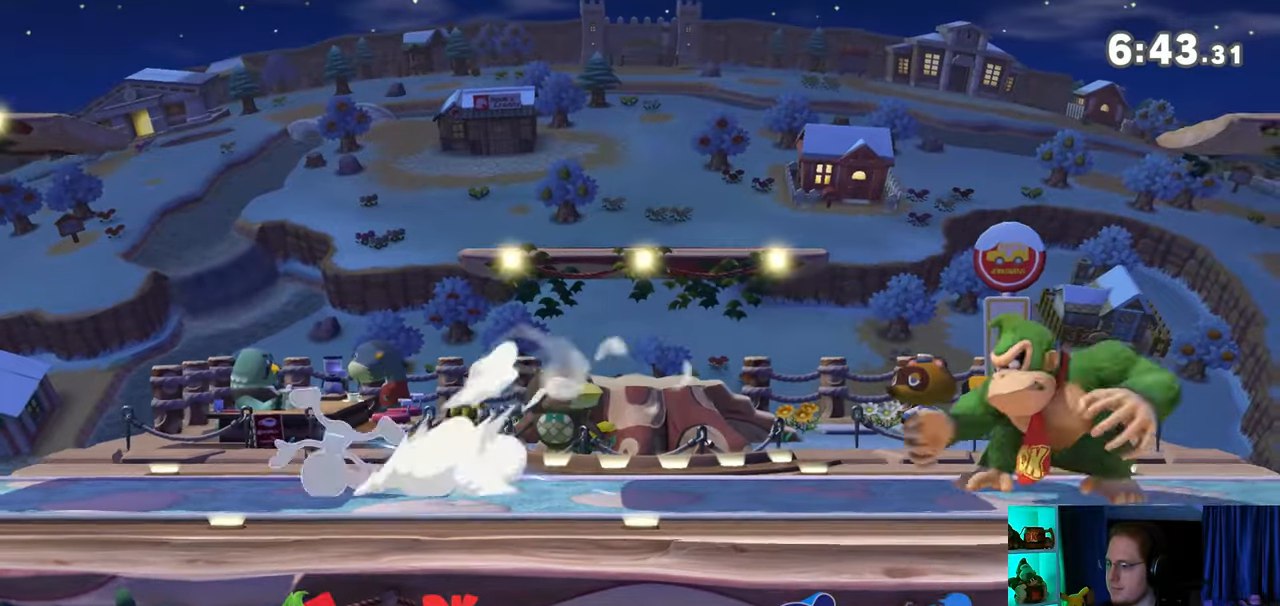
{"buttons": ["A"], "left_stick": "left", "right_stick": "center", "events": []}
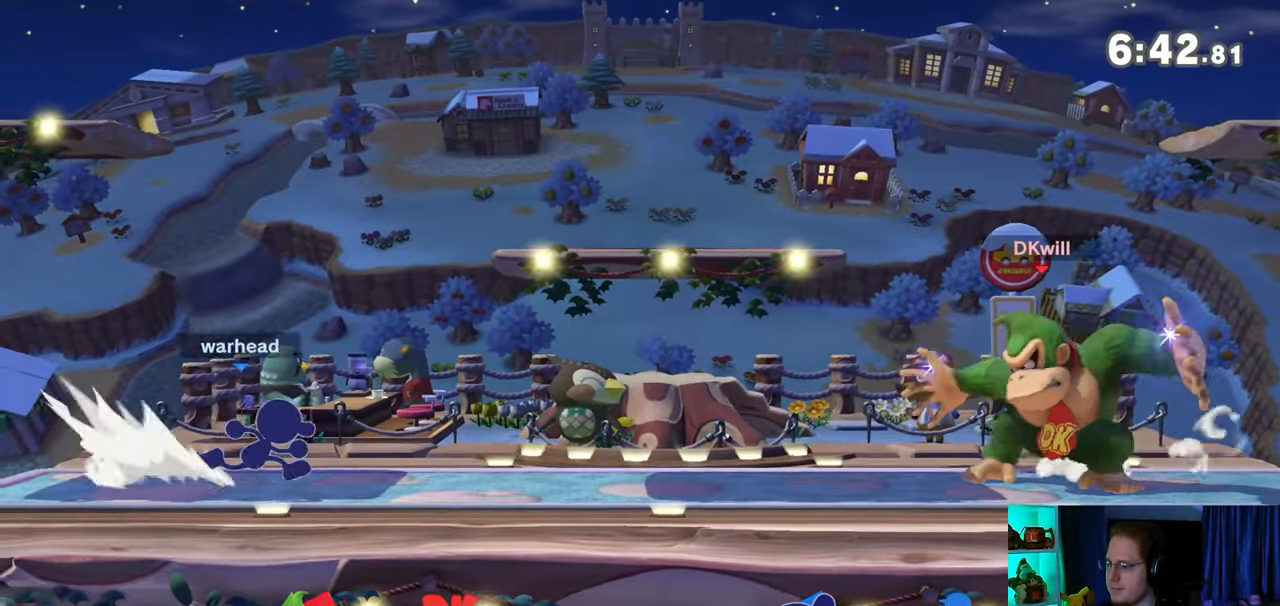
{"buttons": [], "left_stick": "left", "right_stick": "center", "events": [[467, "A", "up"]]}
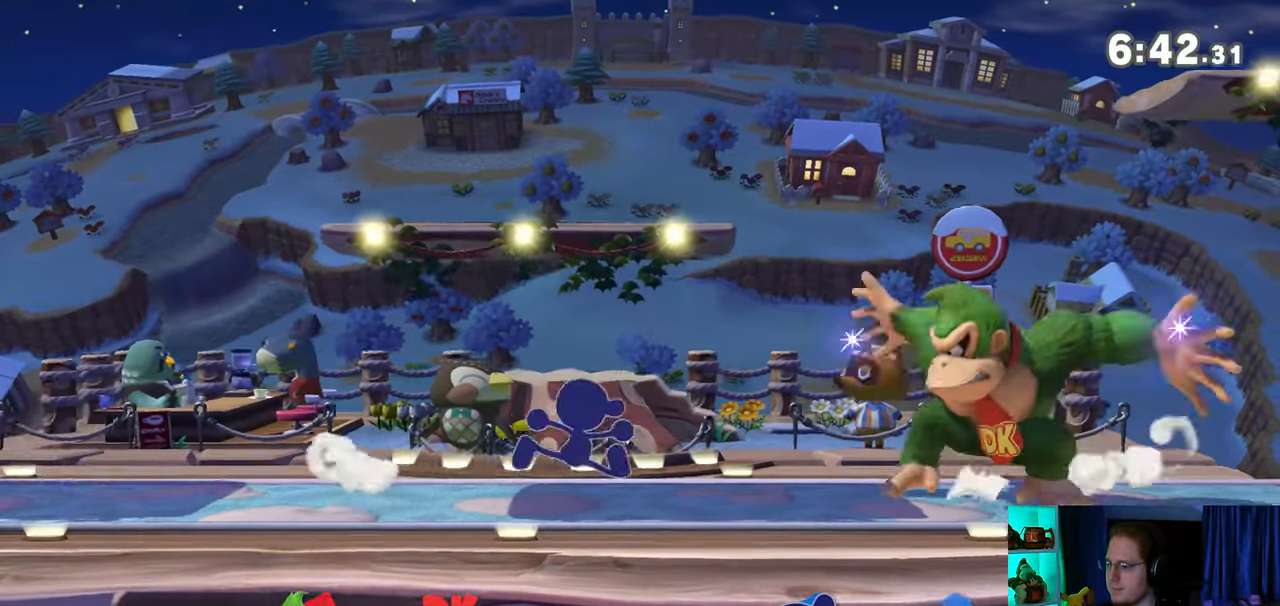
{"buttons": [], "left_stick": "left", "right_stick": "center", "events": [[167, "A", "down"], [317, "A", "up"]]}
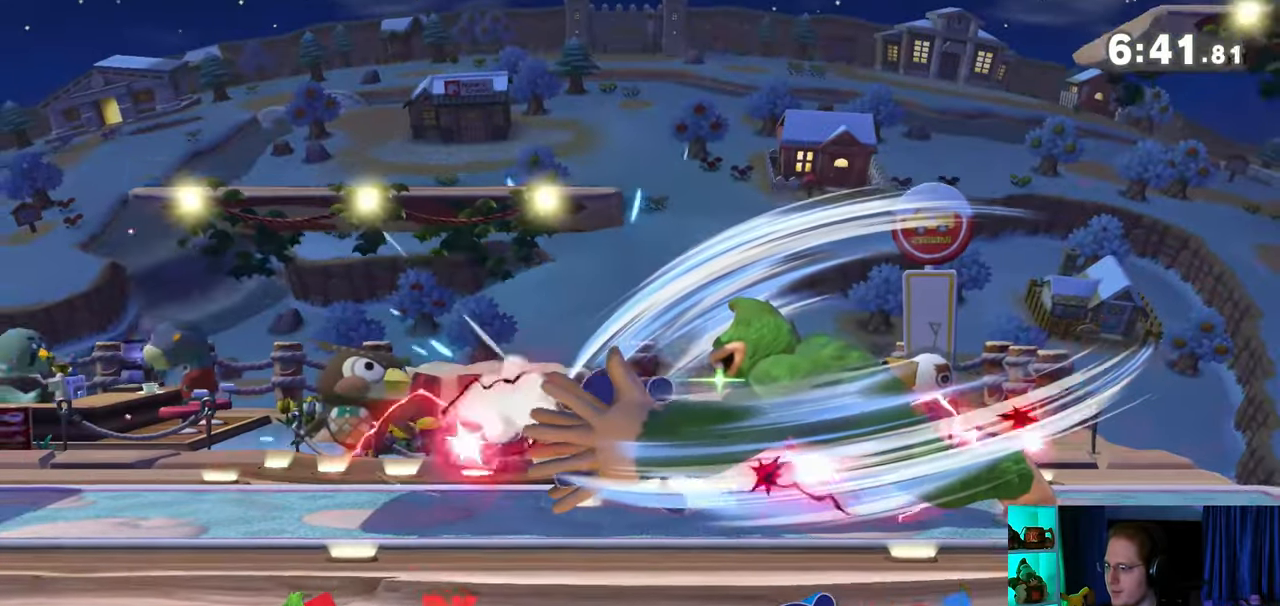
{"buttons": [], "left_stick": "center", "right_stick": "center", "events": [[350, "left_stick", "center"]]}
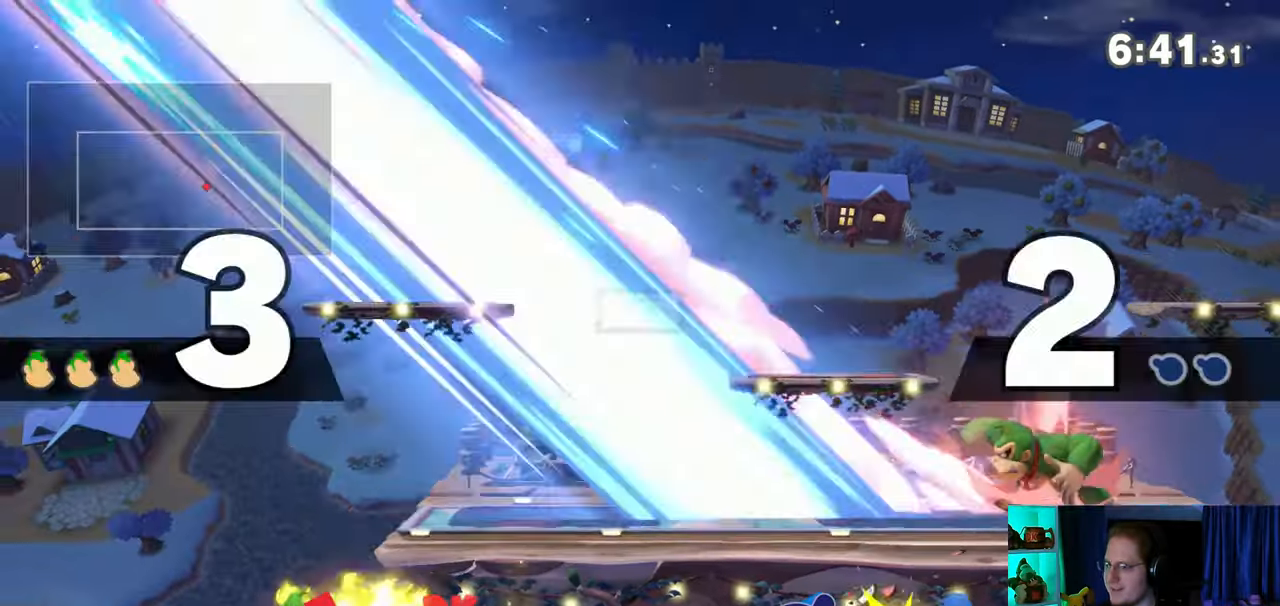
{"buttons": [], "left_stick": "center", "right_stick": "center", "events": [[33, "B", "down"], [200, "B", "up"]]}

....................

Your goal: Restate the whole listing exactly as written, minus the pictures.

Reply to the task:
{"buttons": ["A"], "left_stick": "left", "right_stick": "center", "events": []}
{"buttons": [], "left_stick": "left", "right_stick": "center", "events": [[467, "A", "up"]]}
{"buttons": [], "left_stick": "left", "right_stick": "center", "events": [[167, "A", "down"], [317, "A", "up"]]}
{"buttons": [], "left_stick": "center", "right_stick": "center", "events": [[350, "left_stick", "center"]]}
{"buttons": [], "left_stick": "center", "right_stick": "center", "events": [[33, "B", "down"], [200, "B", "up"]]}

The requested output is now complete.